**TO-DO ITEM:**
List every line of the data below that contains the string "lượng", treating uppercase and lowercase letters as distinct.

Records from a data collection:

-*-

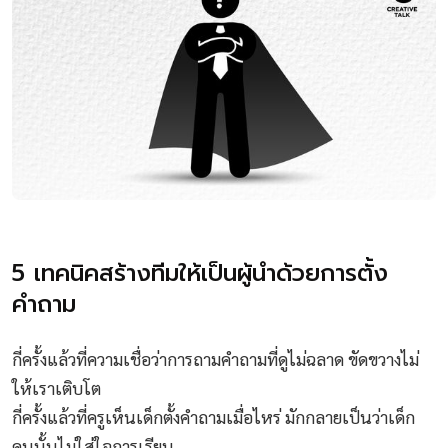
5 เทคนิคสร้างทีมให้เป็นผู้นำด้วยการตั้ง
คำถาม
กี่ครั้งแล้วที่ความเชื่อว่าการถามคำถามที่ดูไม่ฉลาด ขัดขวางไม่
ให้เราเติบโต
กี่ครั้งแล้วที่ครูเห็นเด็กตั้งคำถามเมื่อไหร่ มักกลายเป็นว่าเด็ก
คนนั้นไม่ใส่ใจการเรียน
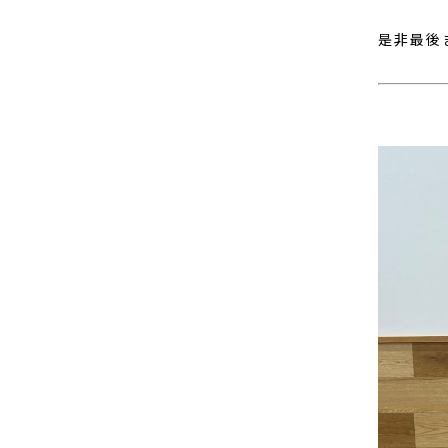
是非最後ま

-*-

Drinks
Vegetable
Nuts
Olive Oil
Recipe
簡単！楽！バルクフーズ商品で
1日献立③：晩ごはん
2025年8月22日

-*-

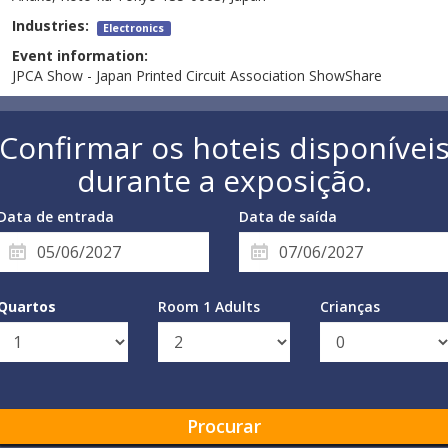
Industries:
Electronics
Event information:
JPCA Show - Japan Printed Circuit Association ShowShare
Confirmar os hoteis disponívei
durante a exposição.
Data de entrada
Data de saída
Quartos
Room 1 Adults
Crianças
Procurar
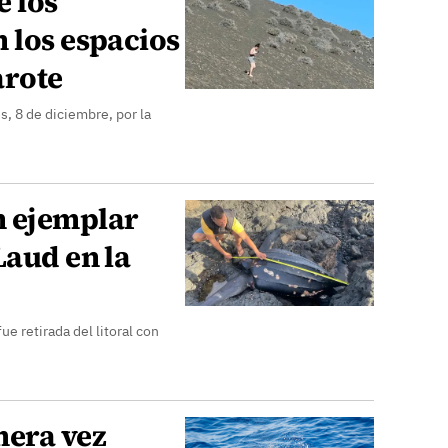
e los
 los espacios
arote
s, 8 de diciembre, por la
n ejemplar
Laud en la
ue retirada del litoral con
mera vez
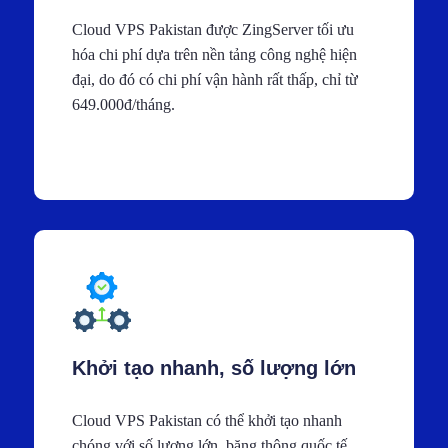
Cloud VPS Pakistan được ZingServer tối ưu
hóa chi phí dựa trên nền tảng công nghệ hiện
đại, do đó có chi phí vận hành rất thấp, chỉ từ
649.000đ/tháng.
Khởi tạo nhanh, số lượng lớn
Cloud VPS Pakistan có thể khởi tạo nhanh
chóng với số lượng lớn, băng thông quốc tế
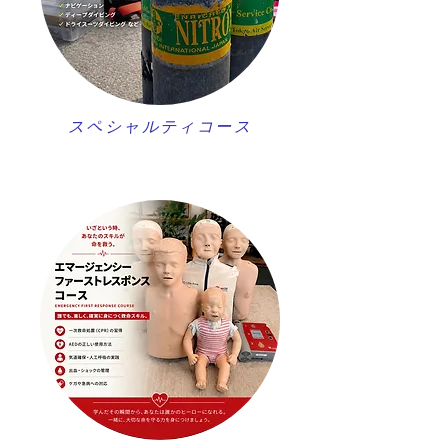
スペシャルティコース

-*-

**THE COMPLETED TASK:**
Khởi tạo nhanh, số lượng lớn
chóng với số lượng lớn, băng thông quốc tế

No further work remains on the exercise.